Sunni insurgents seized a mainly ethnic Turkmen city in northwestern Iraq on Sunday after heavy fighting, solidifying their grip on the north after a lightning offensive that threatens to dismember Iraq.
Residents reached by telephone in the city of Tal Afar said it had fallen to the rebels from the Islamic State of Iraq and the Levant after a battle which saw heavy casualties on both sides.
"The city was overrun by militants. Severe fighting took place, and many people were killed. Shi'ite families have fled to the west and Sunni families have fled to the east," said a city official who asked not to be identified.
Tal Afar is a short drive west from Mosul, the north's main city, which the ISIL fighters seized last week at the start of a drive that has plunged the country into the worst crisis since U.S. troops withdrew.
Most of the inhabitants of Tal Afar are members of the Turkmen ethnic group, who speak a Turkic language.

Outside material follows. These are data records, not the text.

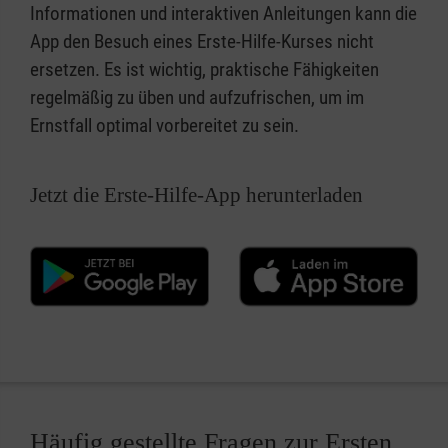
Informationen und interaktiven Anleitungen kann die
App den Besuch eines Erste-Hilfe-Kurses nicht
ersetzen. Es ist wichtig, praktische Fähigkeiten
regelmäßig zu üben und aufzufrischen, um im
Ernstfall optimal vorbereitet zu sein.
Jetzt die Erste-Hilfe-App herunterladen
Häufig gestellte Fragen zur Ersten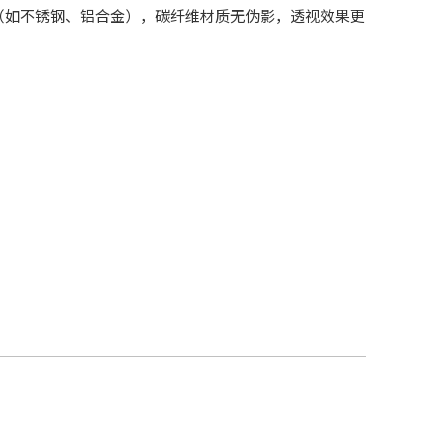
（如不锈钢、铝合金），碳纤维材质无伪影，透视效果更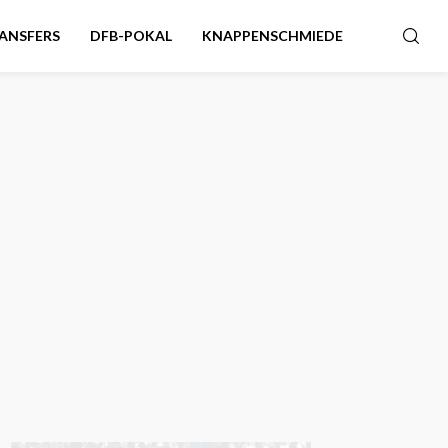
ANSFERS
DFB-POKAL
KNAPPENSCHMIEDE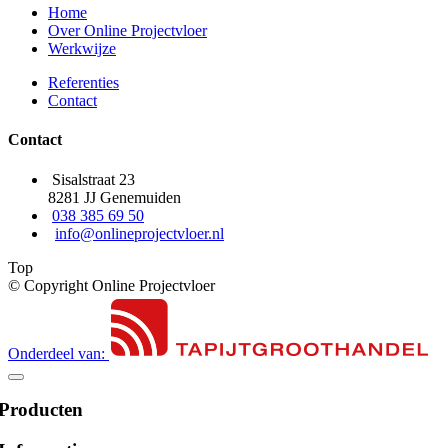
Home
Over Online Projectvloer
Werkwijze
Referenties
Contact
Contact
Sisalstraat 23
8281 JJ Genemuiden
038 385 69 50
info@onlineprojectvloer.nl
Top
© Copyright Online Projectvloer
Onderdeel van:
Producten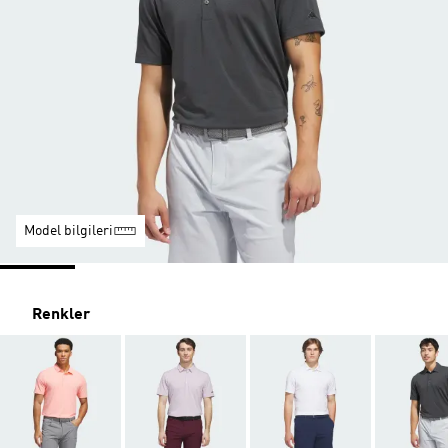
Model bilgileri
Renkler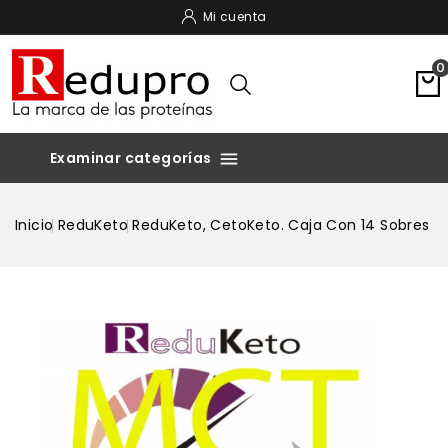
Mi cuenta
0

Inicio
ReduKeto
ReduKeto, CetoKeto. Caja Con 14 Sobres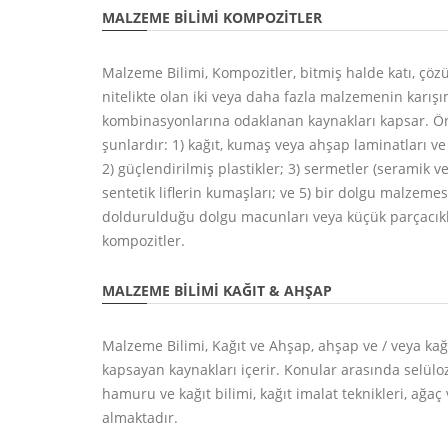
MALZEME BILIMI KOMPOZITLER
Malzeme Bilimi, Kompozitler, bitmiş halde katı, çö
nitelikte olan iki veya daha fazla malzemenin karış
kombinasyonlarına odaklanan kaynakları kapsar. Ön
şunlardır: 1) kağıt, kumaş veya ahşap laminatları ve
2) güçlendirilmiş plastikler; 3) sermetler (seramik ve
sentetik liflerin kumaşları; ve 5) bir dolgu malzeme
doldurulduğu dolgu macunları veya küçük parçacık
kompozitler.
MALZEME BILIMI KAĞIT & AHŞAP
Malzeme Bilimi, Kağıt ve Ahşap, ahşap ve / veya kağ
kapsayan kaynakları içerir. Konular arasında selüloz 
hamuru ve kağıt bilimi, kağıt imalat teknikleri, ağaç v
almaktadır.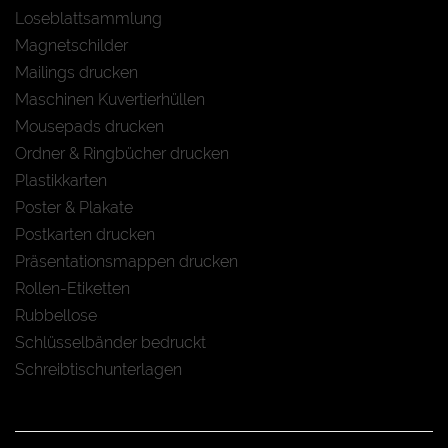
Loseblattsammlung
Magnetschilder
Mailings drucken
Maschinen Kuvertierhüllen
Mousepads drucken
Ordner & Ringbücher drucken
Plastikkarten
Poster & Plakate
Postkarten drucken
Präsentationsmappen drucken
Rollen-Etiketten
Rubbellose
Schlüsselbänder bedruckt
Schreibtischunterlagen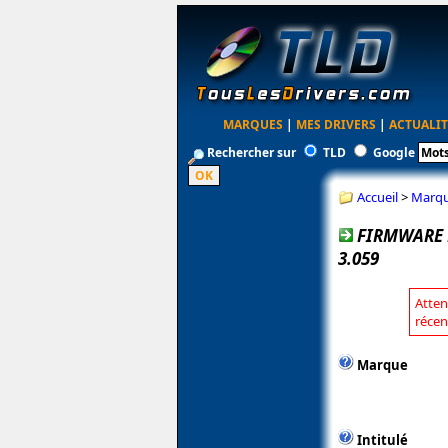
MARQUES
|
MES DRIVERS
|
ACTUALIT
Rechercher sur
TLD
Google
Accueil
>
Marq
FIRMWARE 
3.059
Atten
récen
Marque
Intitulé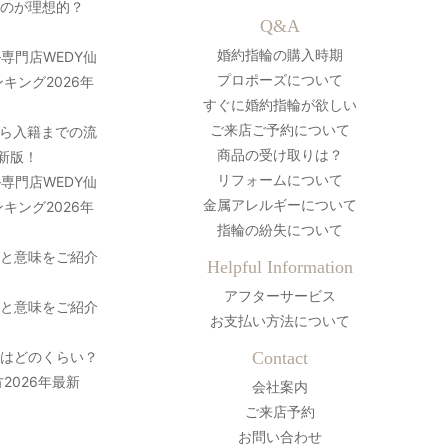
のが理想的？
Q&A
婚約指輪の購入時期
専門店WEDY仙
プロポーズについて
キング2026年
すぐに婚約指輪が欲しい
ご来店ご予約について
ら入籍までの流
商品の受け取りは？
最新版！
リフォームについて
専門店WEDY仙
金属アレルギーについて
キング2026年
指輪の紛失について
史と意味をご紹介
Helpful Information
アフターサービス
史と意味をご紹介
お支払い方法について
間はどのくらい？
Contact
2026年最新
会社案内
ご来店予約
お問い合わせ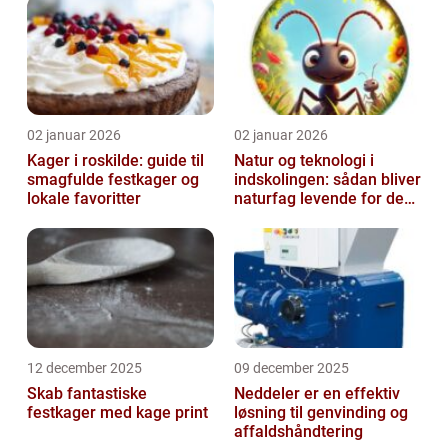
02 januar 2026
02 januar 2026
Kager i roskilde: guide til
Natur og teknologi i
smagfulde festkager og
indskolingen: sådan bliver
lokale favoritter
naturfag levende for de
yngste
12 december 2025
09 december 2025
Skab fantastiske
Neddeler er en effektiv
festkager med kage print
løsning til genvinding og
affaldshåndtering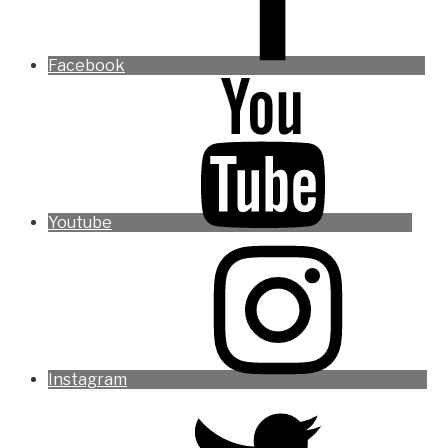
Facebook
Youtube
Instagram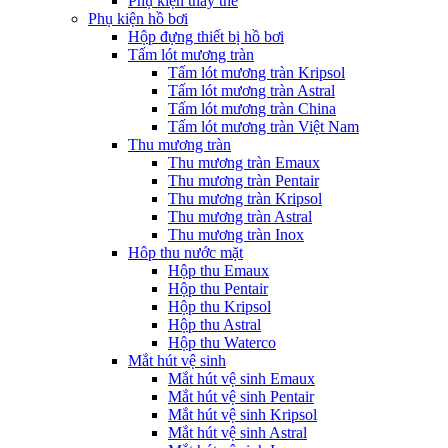
Phụ kiện thay thế
Phụ kiện hồ bơi
Hộp đựng thiết bị hồ bơi
Tấm lót mương tràn
Tấm lót mương tràn Kripsol
Tấm lót mương tràn Astral
Tấm lót mương tràn China
Tấm lót mương tràn Việt Nam
Thu mương tràn
Thu mương tràn Emaux
Thu mương tràn Pentair
Thu mương tràn Kripsol
Thu mương tràn Astral
Thu mương tràn Inox
Hôp thu nước mặt
Hộp thu Emaux
Hộp thu Pentair
Hộp thu Kripsol
Hộp thu Astral
Hộp thu Waterco
Mắt hút vệ sinh
Mắt hút vệ sinh Emaux
Mắt hút vệ sinh Pentair
Mắt hút vệ sinh Kripsol
Mắt hút vệ sinh Astral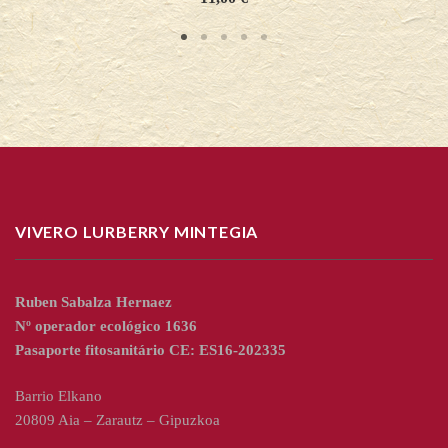
VIVERO LURBERRY MINTEGIA
Ruben Sabalza Hernaez
Nº operador ecológico 1636
Pasaporte fitosanitário CE: ES16-202335
Barrio Elkano
20809 Aia – Zarautz – Gipuzkoa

Turkey has expressed concern about their security.
The city had been defended by an unit of Iraq's security forces commanded by a Shi'ite major general, Abu Walid, whose men were among the few holdouts from the government's forces in the province around Mosul not to flee the rapid ISIL advance.
After sweeping through towns in the Tigris valley north of Baghdad, ISIL fighters appear to have halted their advance outside the capital, instead moving to tighten their grip on the north.
The Turkmen and other residents of Tal Afar are divided among Sunnis and Shi'ites in a part of Iraq with a complex ethnic and sectarian mixture. The city is just outside Iraq's autonomous Kurdish region, whose own security forces have taken advantage of the collapse of government control to advance into the city of Kirkuk and rural areas with oil deposits.
ISIL fighters aim to establish a Caliphate on both sides of the Syria-Iraqi frontier based on strict medieval Sunni Muslim precepts. Their advance has been assisted by other Sunni Muslim armed groups.